The Big Show / weather influence on calf birth weights
« on: April 03, 2018, 03:20:55 PM »
I have long believed that spring born calves following colder than normal winters were larger at birth than those born after warmer winters.  I have also observed that my fall born calves were significantly smaller at birth than their similarly bred spring counterparts.  Check out the article in Minnesota's Midwest Beef Producer magazine, "Does the severity of winter temperatures have an impact on spring born calf birth weights?".  Official university research amazingly backs up the claim.  The University of Nebraska study focused on spring born calves, showing a 1:1 relationship between the drop in average temperature and the birth weight of calves.  Regarding fall borns, Oklahoma State research showed that fall born calves averaged 4.5 pounds lighter at birth than the spring born calves.  Nice to see that official research validates what we think we have experienced for years.  Could there be some validity to the claim that Canadian born calves are heavier at birth than they would be if they were born in Missouri, for example?  We may never know until official University research backs it up.  To solve all my problems, I'm going to breed for all fall calves and maintain the cows in southern Arkansas until a week before they calve. 

The Big Show / world events
« on: September 28, 2017, 10:32:51 AM »
Does anybody really care if there's ever another NFL game?  Is anyone really surprised there's cheating in college basketball?  Does it seem a little strange that a fight breaks out at one of those "mellow out" stands on a college campus? (and a "mellow out" leader is arrested?)
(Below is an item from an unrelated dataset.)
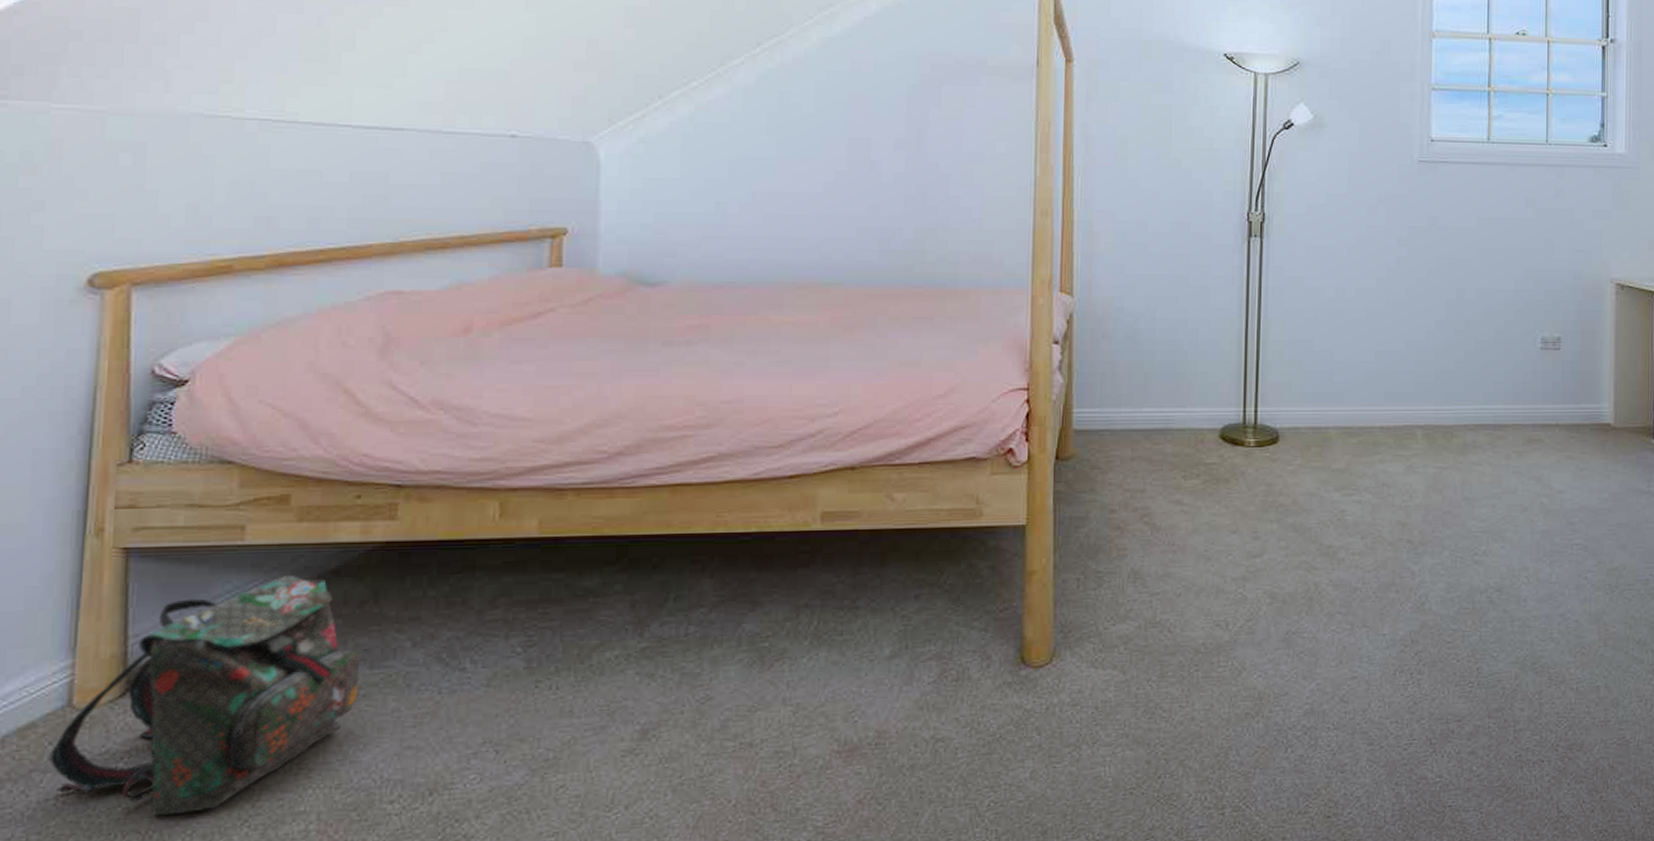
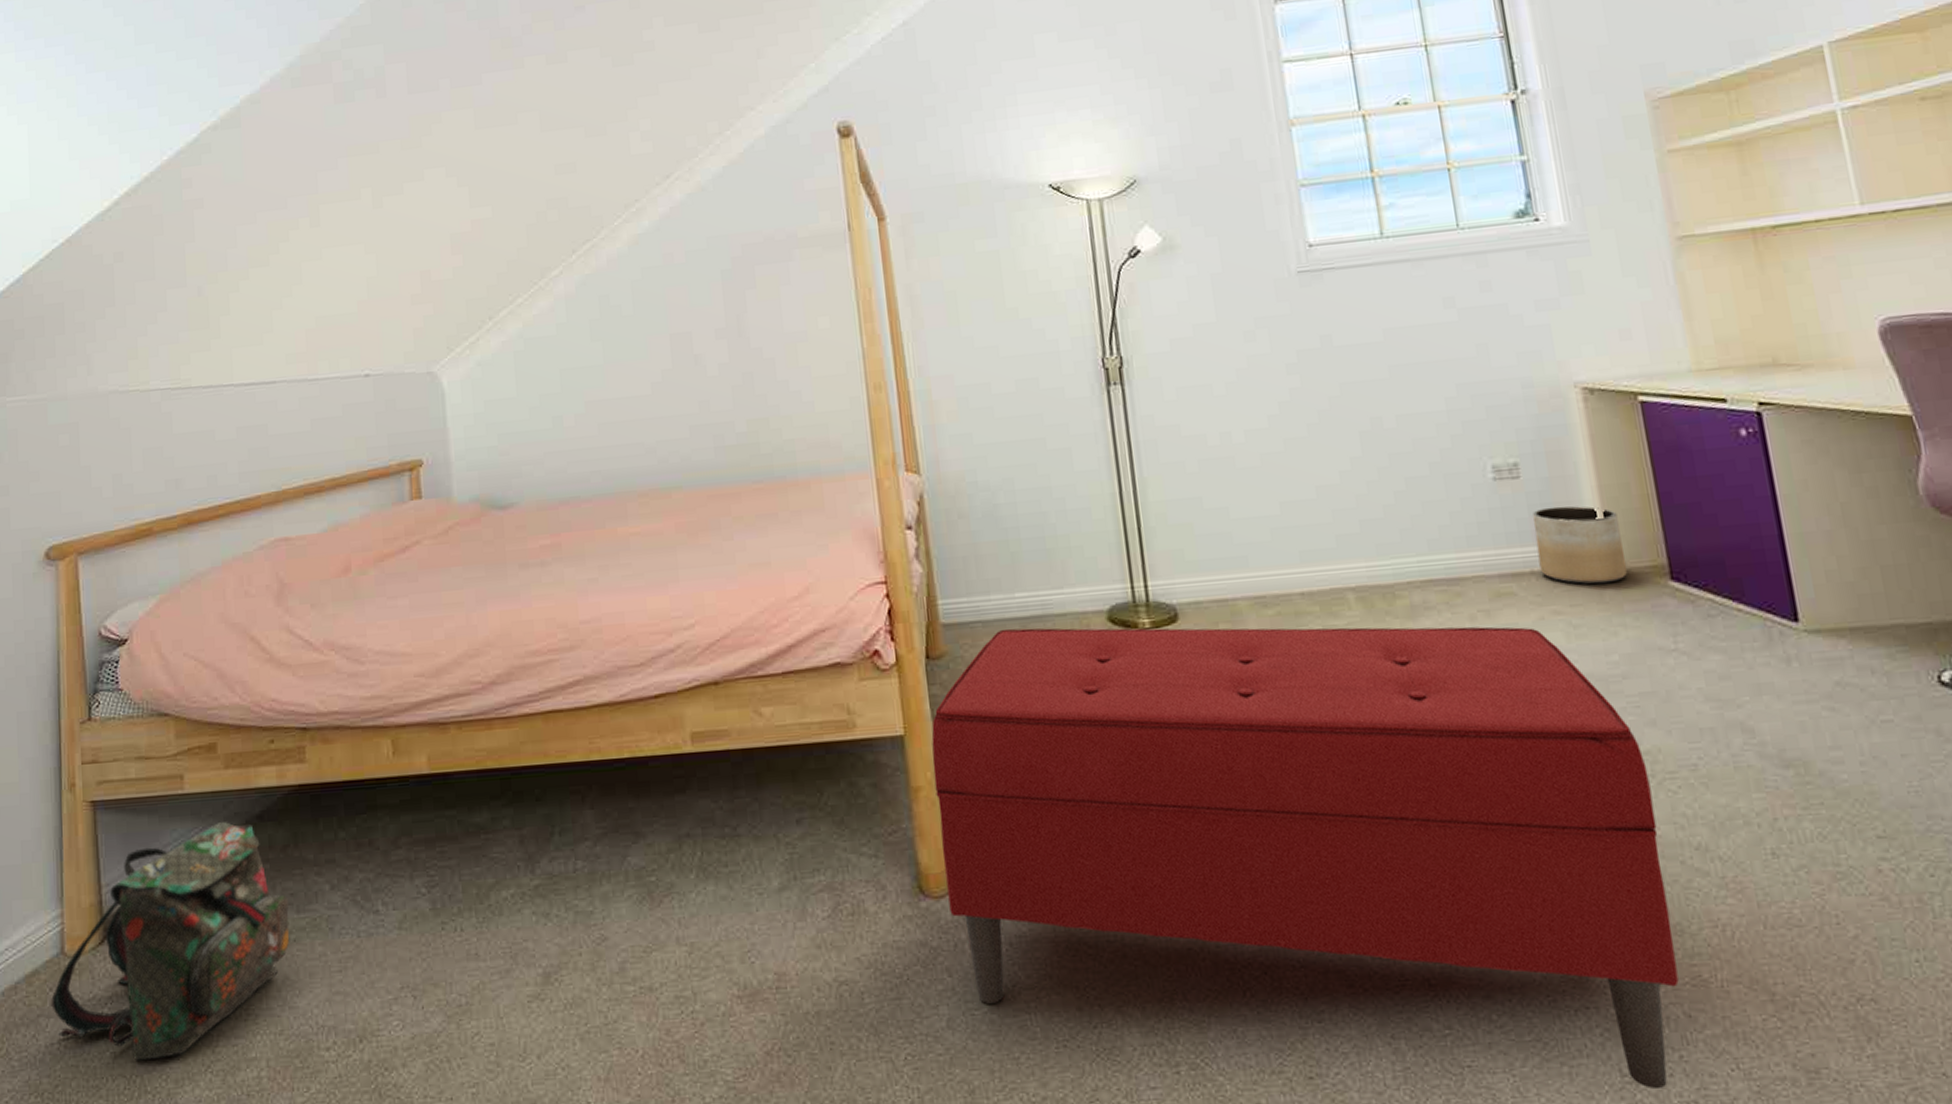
bench: none [1046,439,1614,822] -> present [931,626,1679,1090]
planter: none [1563,375,1625,438] -> present [1532,506,1628,584]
The Big Show / Angus Semen Codes
« on: June 21, 2017, 01:34:24 PM »
Just wondering if anyone knew the bulls associated with these codes:  7AN264, 7AN243, Net Worth, 7AN253, 7AN207, 7AN258, 141 1947 (141 is a little worn), 7AN213, 49AN2179, AN0175, 90AN4738.  I'll be getting an inventory soon, just wondering what's in the tank.

The Big Show / ASA genetic tests
« on: February 22, 2017, 11:25:44 AM »
I just received my official ASA genetic test results today for the bred heifer I had consigned to the Iowa Beef Expo.  There's good news and bad news.  The bad news is I did not take her to the sale, held 8 days ago, because the TH, PHA, and DS test results were not completed on time.  I will not sell one if I don't know the defect status.  The good news is that she was, as I expected, triple clean.  The other good news is that she is one outstanding female and my grandson will have lots of fun showing her as a cow/calf pair.  He didn't want me to sell her, anyway.  I'm not complaining about the length of time it takes to get test results.  I had many, many opportunities to pull a hair sample since we spent lots of time last year working her hair and preparing her for the shows we attended.  It was my own fault that they were not sent in earlier.  I guess I am using this forum to advise others to send in your samples far, far in advance of the sale.  I would not expect results in any less than 45 days and will certainly send in samples at least 60 days in advance in the future.  Not having the test results prior to the sale cost me some money.  Of course it is my opinion, but the bred heifer we consigned is one outstanding female and I believe would have sold well.  It won't bother me, though, to have another great producing Zulu daughter in the herd.  I have been told that results from the "other testing lab" are received in a week or less, but the ASA will not put them on the pedigrees.  Is this true?